2. par une autorité cantonale précédente et dont l'objet porte sur une autorisation à laquelle ni le droit fédéral ni le droit international ne donnent droit ;

...

Art. 89 Qualité pour recourir

1 A qualité pour former un recours en matière de droit public quiconque :

a. a pris part à la procédure devant l'autorité précédente ou a été privé de la possibilité de le faire ;

b. est particulièrement atteint par la décision ou l'acte normatif attaqué, et

c. a un intérêt digne de protection à son annulation ou à sa modification.

...

Art. 95 Droit suisse

Le recours peut être formé pour violation :

a. du droit fédéral ;

b. du droit international ;

c. de droits constitutionnels cantonaux ;

d. de dispositions cantonales sur le droit de vote des citoyens ainsi que sur les élections et votations populaires ;

e. du droit intercantonal.

Art. 100 Recours contre une décision

1 Le recours contre une décision doit être déposé devant le Tribunal fédéral dans les 30 jours qui suivent la notification de l'expédition complète.

______________________________________________

Art. 113 Principe

Le Tribunal fédéral connaît des recours constitutionnels contre les décisions des autorités cantonales de dernière instance qui ne peuvent faire l'objet d'aucun recours selon les art. 72 à 89.

Art. 115 Qualité pour recourir

A qualité pour former un recours constitutionnel quiconque :

a. a pris part à la procédure devant l'autorité précédente ou a été privé de la possibilité de le faire et

b. a un intérêt juridique à l'annulation ou à la modification de la décision attaquée.
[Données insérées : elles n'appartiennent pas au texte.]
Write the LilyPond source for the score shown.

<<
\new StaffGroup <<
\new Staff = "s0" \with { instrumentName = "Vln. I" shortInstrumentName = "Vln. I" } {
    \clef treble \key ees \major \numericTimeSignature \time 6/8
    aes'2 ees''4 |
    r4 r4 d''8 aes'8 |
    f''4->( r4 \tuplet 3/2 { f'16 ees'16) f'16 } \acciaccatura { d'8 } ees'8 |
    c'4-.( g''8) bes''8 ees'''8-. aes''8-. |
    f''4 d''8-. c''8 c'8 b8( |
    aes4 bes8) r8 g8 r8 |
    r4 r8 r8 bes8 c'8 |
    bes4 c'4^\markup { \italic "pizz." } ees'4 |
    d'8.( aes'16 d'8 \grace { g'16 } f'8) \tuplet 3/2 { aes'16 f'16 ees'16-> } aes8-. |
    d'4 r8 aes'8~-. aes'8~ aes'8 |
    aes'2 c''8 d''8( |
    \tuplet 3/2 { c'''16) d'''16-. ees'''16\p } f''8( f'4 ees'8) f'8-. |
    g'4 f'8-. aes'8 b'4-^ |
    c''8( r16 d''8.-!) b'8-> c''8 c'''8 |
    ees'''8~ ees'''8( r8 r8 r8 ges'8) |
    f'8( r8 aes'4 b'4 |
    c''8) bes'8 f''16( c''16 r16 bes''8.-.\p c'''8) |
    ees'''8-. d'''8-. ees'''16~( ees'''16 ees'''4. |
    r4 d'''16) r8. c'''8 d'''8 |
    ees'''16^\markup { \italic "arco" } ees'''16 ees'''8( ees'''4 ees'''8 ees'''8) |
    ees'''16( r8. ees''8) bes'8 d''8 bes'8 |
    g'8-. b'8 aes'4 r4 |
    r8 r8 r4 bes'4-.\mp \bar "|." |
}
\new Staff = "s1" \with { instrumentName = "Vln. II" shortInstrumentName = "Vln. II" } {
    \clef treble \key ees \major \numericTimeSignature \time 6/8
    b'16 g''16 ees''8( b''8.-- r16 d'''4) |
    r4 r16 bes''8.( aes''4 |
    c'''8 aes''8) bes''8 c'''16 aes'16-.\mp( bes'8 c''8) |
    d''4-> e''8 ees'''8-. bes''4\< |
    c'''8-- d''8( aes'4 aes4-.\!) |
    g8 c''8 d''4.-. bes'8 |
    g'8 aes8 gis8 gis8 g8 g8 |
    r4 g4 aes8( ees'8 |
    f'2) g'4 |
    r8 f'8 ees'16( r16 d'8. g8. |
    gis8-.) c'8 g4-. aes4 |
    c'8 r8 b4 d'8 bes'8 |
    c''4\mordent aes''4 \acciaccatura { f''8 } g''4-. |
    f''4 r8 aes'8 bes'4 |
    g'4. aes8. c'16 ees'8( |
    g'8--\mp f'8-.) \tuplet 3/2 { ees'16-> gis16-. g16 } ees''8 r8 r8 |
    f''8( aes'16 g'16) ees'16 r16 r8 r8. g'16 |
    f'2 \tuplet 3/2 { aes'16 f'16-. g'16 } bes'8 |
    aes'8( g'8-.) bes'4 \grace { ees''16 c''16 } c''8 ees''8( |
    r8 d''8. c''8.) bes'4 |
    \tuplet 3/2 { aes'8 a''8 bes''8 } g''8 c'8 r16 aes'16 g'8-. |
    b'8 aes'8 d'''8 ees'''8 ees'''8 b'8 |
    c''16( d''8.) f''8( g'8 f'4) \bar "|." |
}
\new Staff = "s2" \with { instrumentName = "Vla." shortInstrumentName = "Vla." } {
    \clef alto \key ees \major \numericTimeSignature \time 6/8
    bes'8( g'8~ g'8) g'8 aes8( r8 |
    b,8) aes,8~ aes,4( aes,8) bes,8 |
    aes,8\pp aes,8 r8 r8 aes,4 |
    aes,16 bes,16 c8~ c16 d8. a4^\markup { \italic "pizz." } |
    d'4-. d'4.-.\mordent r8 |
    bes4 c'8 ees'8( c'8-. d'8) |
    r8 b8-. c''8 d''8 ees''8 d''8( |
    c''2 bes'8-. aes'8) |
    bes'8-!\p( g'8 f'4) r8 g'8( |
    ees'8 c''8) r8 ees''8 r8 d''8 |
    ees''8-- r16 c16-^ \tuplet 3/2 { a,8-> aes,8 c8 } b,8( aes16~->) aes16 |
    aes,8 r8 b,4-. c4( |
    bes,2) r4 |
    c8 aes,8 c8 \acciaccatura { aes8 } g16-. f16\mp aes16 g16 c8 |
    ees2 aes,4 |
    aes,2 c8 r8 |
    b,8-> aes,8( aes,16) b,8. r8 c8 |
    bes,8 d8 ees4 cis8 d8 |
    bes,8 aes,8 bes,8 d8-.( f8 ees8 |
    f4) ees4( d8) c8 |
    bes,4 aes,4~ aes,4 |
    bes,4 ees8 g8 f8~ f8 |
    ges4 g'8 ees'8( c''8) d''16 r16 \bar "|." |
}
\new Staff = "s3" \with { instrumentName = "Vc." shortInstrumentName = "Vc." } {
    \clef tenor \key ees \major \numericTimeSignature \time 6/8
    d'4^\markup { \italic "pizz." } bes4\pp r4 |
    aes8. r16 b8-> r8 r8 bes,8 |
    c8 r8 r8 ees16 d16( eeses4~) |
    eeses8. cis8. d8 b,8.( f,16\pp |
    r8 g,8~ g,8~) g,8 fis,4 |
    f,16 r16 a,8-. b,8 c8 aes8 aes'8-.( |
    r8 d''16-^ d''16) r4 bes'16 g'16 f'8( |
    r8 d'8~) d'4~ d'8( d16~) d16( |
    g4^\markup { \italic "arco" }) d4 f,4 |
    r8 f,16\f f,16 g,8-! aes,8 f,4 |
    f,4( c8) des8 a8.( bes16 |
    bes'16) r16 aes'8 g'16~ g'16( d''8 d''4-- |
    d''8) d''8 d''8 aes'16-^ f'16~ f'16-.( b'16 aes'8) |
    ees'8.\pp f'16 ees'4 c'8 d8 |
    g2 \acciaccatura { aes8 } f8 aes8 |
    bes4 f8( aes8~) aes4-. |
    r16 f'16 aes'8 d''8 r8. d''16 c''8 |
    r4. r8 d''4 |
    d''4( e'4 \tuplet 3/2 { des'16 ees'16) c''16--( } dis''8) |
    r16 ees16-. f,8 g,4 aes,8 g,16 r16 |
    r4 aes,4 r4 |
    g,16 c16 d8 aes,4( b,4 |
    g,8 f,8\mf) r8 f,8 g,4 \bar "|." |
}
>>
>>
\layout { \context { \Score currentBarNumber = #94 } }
Art. 116 Motifs de recours

Le recours constitutionnel peut être formé pour violation des droits constitutionnels.

Art. 100 Recours contre une décision

1 Le recours contre une décision doit être déposé devant le Tribunal fédéral dans les 30 jours qui suivent la notification de l'expédition complète.

___________________________________________

 

Recours ordinaire simultané (art. 119 LTF)

1 Si une partie forme contre une décision un recours ordinaire et un recours constitutionnel, elle doit déposer les deux recours dans un seul mémoire.

2 Le Tribunal fédéral statue sur les deux recours dans la même procédure.

3 Il examine les griefs invoqués selon les dispositions applicables au type de recours concerné.